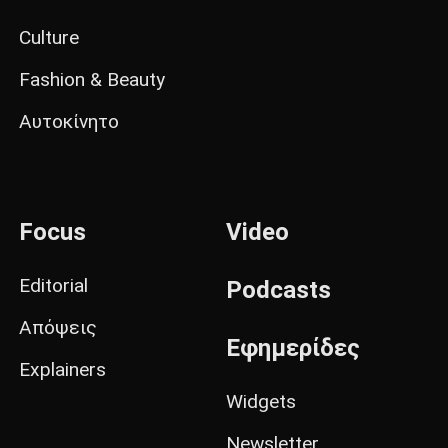
Culture
Fashion & Beauty
Αυτοκίνητο
Focus
Video
Editorial
Podcasts
Απόψεις
Εφημερίδες
Explainers
Widgets
Newsletter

Aufgabenbeschreibung
Wie sieht der Text aller Datensätze oben aus, wenn du ihn als JSON-Liste von Zeichenketten ausgibst, mit einer Zeichenkette pro Zeile und ohne Leerzeilen? Lass die Bilder in der Antwort weg.

Ausgabe zur Aufgabe
[
  "Culture",
  "Fashion & Beauty",
  "Αυτοκίνητο",
  "Focus",
  "Video",
  "Editorial",
  "Podcasts",
  "Απόψεις",
  "Εφημερίδες",
  "Explainers",
  "Widgets",
  "Newsletter"
]